───── EXTRACTED RECORDS ─────
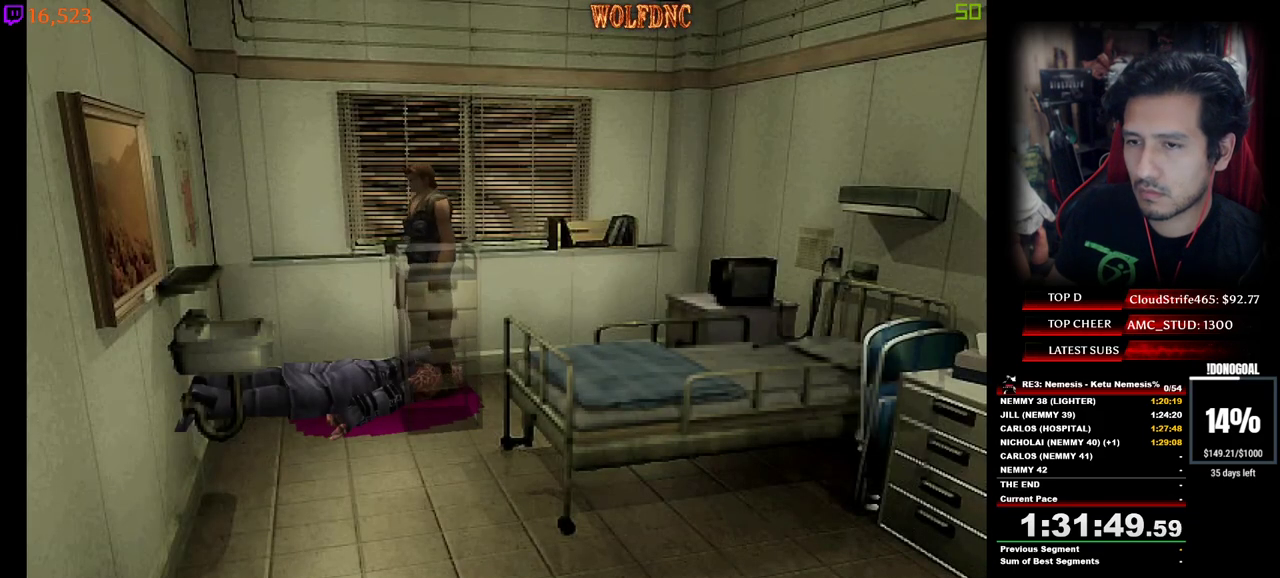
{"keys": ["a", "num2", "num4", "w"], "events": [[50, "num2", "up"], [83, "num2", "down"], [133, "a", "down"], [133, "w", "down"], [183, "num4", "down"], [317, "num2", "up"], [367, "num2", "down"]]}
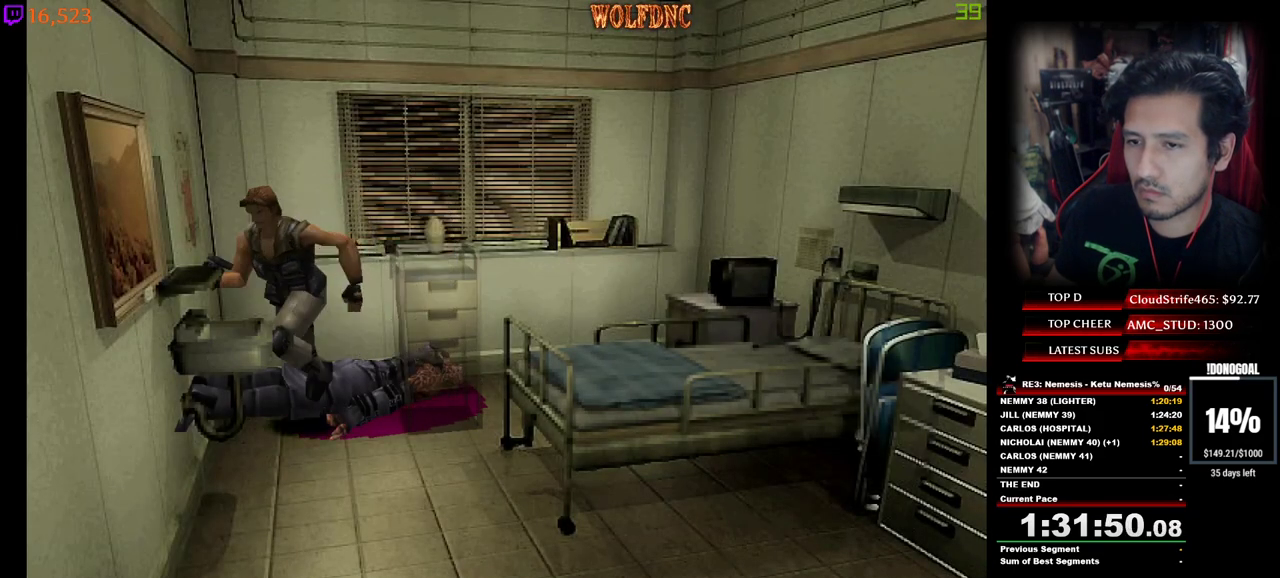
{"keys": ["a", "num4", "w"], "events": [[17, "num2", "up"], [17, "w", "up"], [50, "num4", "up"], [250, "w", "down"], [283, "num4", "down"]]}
─────
───── EXTRACTED RECORDS ─────
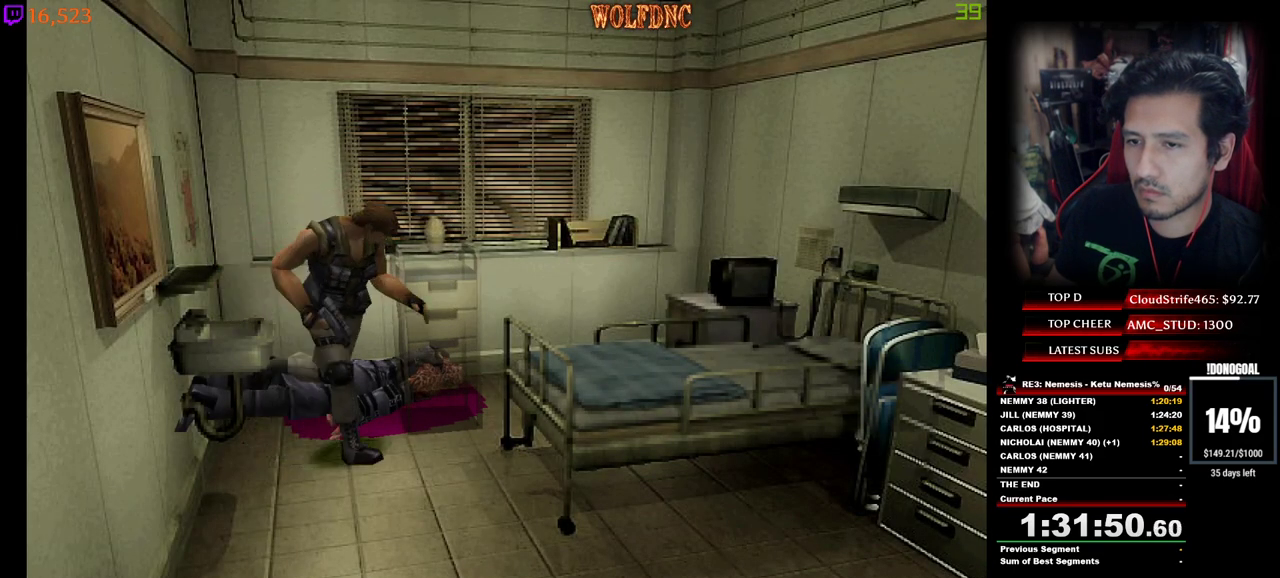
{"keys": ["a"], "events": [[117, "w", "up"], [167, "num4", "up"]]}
─────
───── EXTRACTED RECORDS ─────
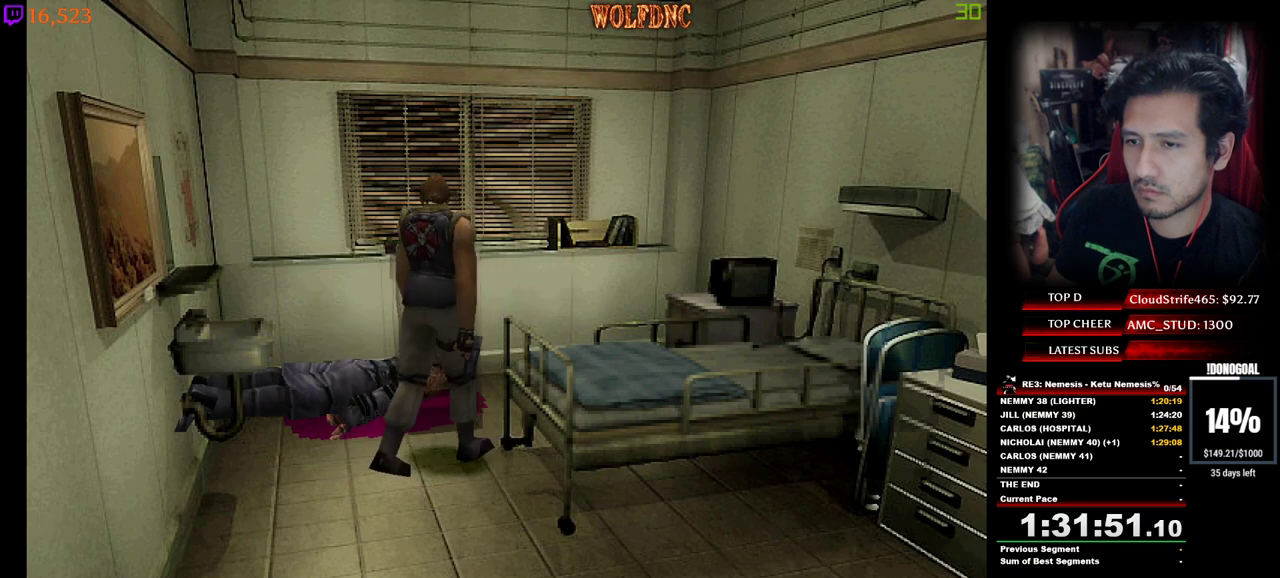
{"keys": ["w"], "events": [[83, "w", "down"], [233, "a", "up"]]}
─────
TASK DESCRIPTION
Give the number of lines in the data above that include the word "down", with no other words.

TASK RESPONSE
3